[Task statement]
Return every line of the listing that includes the string "весь".

[Supplied information]

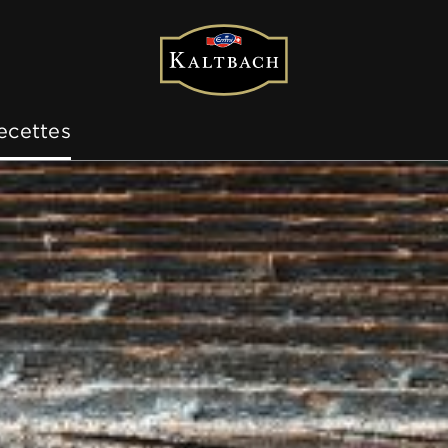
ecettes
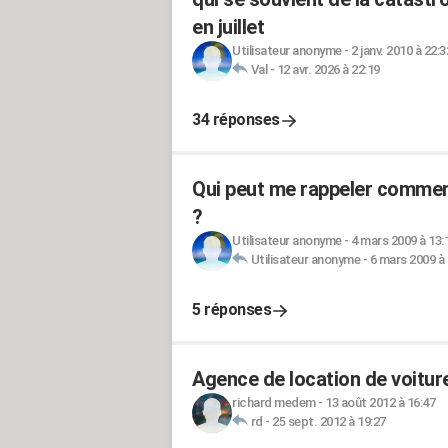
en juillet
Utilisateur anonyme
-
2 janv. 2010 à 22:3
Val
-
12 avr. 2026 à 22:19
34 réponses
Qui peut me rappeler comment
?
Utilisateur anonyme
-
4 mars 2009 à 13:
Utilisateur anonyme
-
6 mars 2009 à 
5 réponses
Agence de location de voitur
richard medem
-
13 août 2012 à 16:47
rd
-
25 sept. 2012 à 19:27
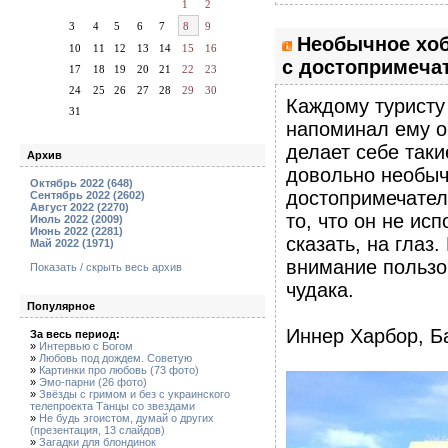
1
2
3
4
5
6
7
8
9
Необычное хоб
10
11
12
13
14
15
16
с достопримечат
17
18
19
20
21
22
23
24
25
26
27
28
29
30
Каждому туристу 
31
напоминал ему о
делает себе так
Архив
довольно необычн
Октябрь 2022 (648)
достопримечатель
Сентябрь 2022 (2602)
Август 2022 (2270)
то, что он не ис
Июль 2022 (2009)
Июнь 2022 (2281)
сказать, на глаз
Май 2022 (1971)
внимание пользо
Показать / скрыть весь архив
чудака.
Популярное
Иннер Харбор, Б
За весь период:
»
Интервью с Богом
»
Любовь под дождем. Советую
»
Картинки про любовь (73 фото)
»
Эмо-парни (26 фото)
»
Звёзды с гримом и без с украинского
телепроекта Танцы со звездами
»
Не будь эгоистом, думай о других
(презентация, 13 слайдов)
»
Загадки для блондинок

[Task answer]
Показать / скрыть весь архив
За весь период:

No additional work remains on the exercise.